Page 8 of Parrish

Chapter Four

Reina Parrish

I still remember the first time Jack ever took me for a ride on his motorcycle. I was in a bad place in my life, still reeling from the fire I survived and grieving the man who perished in those flames—the man who would’ve been my husband. Ironically, that man was also Jack’s brother, Daniel.

I never allowed myself to wonder what life might’ve been like if Daniel survived and Jack never walked into Dee’s diner. Back then I couldn’t picture loving anyone other than Daniel and I certainly never expected to fall in love with his brother. They were complete opposites in every sense. Daniel was a Federal Agent and Jack the ultimate outlaw.

Yet the moment Jack walked into Dee’s diner, something inside me knew my life was truly just beginning. The years that had come before Jack Parrish were just a prelude to one of the greatest love stories ever written. In between chapters, I realized I never knew love until Jack was the one loving me. His love has been the greatest gift of my life and while the tragic end of our story may be approaching, we still have a few more pages to fill.

To fill with love.

To fill with hope.

To fill with all the things that have kept us together, pushing through the darkness, overcoming every obstacle that’s threatened to ruin us. We have survived death, bombs, hearing loss, a mad mind and a cold world. We’ll survive goodbye too, for what choice do we have?

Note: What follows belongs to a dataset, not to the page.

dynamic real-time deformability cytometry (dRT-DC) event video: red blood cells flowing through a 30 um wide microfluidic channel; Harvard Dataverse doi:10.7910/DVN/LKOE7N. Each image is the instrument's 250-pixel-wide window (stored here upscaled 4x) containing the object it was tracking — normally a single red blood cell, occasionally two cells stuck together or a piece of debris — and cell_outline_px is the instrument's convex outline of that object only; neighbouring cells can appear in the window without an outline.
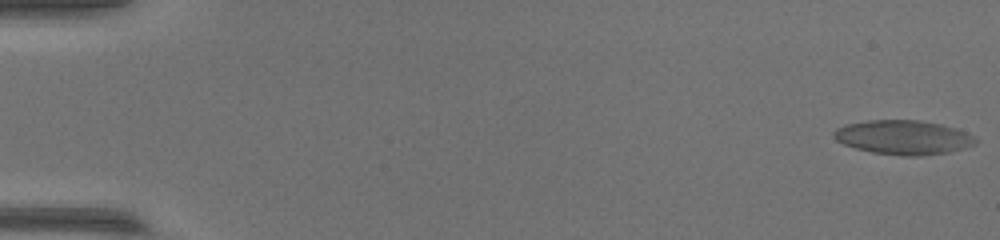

Part of me wants to yell at him and tell him to forget the deal, to choose me and our story over everything and anything but that would be asking Jack to change the core of who he is, and I won’t do that. I fell in love with a flawed outlaw challenged by an illness he can’t control and that’s who I will die loving. I lean my chin on his shoulder and wrap my arms tightly around his middle, leaning into the curve as he turns into our driveway. We come to a complete stop and he drops his boots onto the concrete, balancing the bike between his thick thighs as he kills the rumbling engine.

He drops the kickstand and covers my hands with his.

“Home sweet home,” he murmurs.

I wonder if he realizes how powerful those three words are and that my home isn’t the brick house standing in front of us but the man I’m clinging to.

Pressing a kiss to my cheek, he slides my hands away from his chest and dismounts from the bike. I watch, just as I have so many times before, as he pulls his fingerless gloves from his hands and shoves them into his back pocket. Next, he removes his helmet and hangs it from the handlebars before turning to me and offering his hand. It’s a scene we’ve played hundreds of times and one I never cared to cherish until this very moment.

Swallowing the lump in my throat, I place my hand in his and the callouses brushing against my palm are proof the years of riding have taken their toll on more than just his mind. Helping me off the bike, he removes my helmet and tucks it under his arm instead of hanging it next to his like he usually does.

“You never taught me how to ride,” I whisper hoarsely, lifting my eyes to his. It’s not something I ever wanted to do. In fact, it was more of a joke between us than it was ever a promise.

“Yeah, well we both know I’m a selfish fuck,” he mutters, pulling me into the crook of his arm. “I’m not sorry for it either,” he adds. “I don’t want you riding without me.”

Truth be told, I won’t ever ride again after today.

Not with him and certainly not by myself. I warmed up to the role of old lady, but I am far from a biker.

“My days of riding end with your days, Parrish,” I reply as we keep in stride with one another. Making our way up the stoop, neither of us pay any mind to the officers who tailed us to our home. Once we reach the door, he digs into his pocket for the keys. I stare at him, counting the lines on his face, committing them to my memory. He unlocks the door and pushes it open before turning to me.

“What?” I ask.

“Close your eyes,” he says.

“Jack—”

“Humor me, Sunshine.”

I don’t want to close my eyes because I don’t want to miss a single second, I have left with him, but I do as he asks. A second later he lifts me into his arms and I feel his lips gently graze mine.

“Now, open them and look at me,” he demands hoarsely.

Again, I do as he requests, wrapping my arms around his neck as I stare into his dark eyes.

“Never did carry you over the threshold,” he continues. “Seems a little overdue.”

This man.

Fractured and flawed.

I wished for this man—I prayed for him as a young girl. He may not have been cloaked in leather, and the horse he rode in on may not have been made of chrome, but nonetheless he’s still the prince in my fairytale.